FIG. 9 is a timing chart related to the abnormality determination of the heater control system, similarly to FIG.

[Explanation of symbols]

16: a heater as a load; 25, a battery as a power supply; 28, a microcomputer (microcomputer) as abnormality determination means; Tr1, a transistor as a switching element; RT, a shunt resistor as a current detecting resistor.
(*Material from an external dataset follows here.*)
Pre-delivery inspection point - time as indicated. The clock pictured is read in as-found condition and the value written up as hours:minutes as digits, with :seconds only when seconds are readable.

Continuation of the front page (56) References JP-A-3-165245 (JP, A) JP-A-3-150456 (JP, A) JP-A-4-1344063 (JP, U) JP-A-2-135855 (JP) , U) (58) Fields investigated (Int. Cl. ⁷ , DB name) G01M 13/00 G01N 27/409 G01N 27/12

Claims (4)

(57) [Claims] 1. A load control apparatus comprising: a power supply, a load, and a switching element connected in series, wherein the load is energized or de-energized according to an on / off operation of the switching element. A current detection resistor connected in series with the load and in parallel with the switching element; and a current value of the load detected by the current detection resistor when the current supply to the load is interrupted. An abnormality detection device for a load control device, comprising: abnormality determination means for determining that an abnormality has occurred in the load if the load is equal to or less than a threshold value. 2. A load control device, comprising: a power supply, a load, and a switching element connected in series, wherein the load is energized or de-energized in accordance with an on / off operation of the switching element. A current detection resistor connected in series with the load and in parallel with the switching element; and a current value of the load detected by the current detection resistor when the current supply to the load is interrupted. If the load value is equal to or less than the threshold value, it is determined that an abnormality has occurred in the load.If the current value of the load is equal to or greater than a predetermined threshold value when the load is energized, the load control system has an abnormality. An abnormality detection device in a load control device, comprising: an abnormality determination unit that determines that an error has occurred. 3. The abnormality detection device in the load control device according to claim 1, wherein threshold values for determining the current value of the load are provided in a plurality of stages. 4. The abnormality detection device according to claim 1, wherein the abnormality detection is prohibited when the voltage value of the power supply is equal to or less than a predetermined value.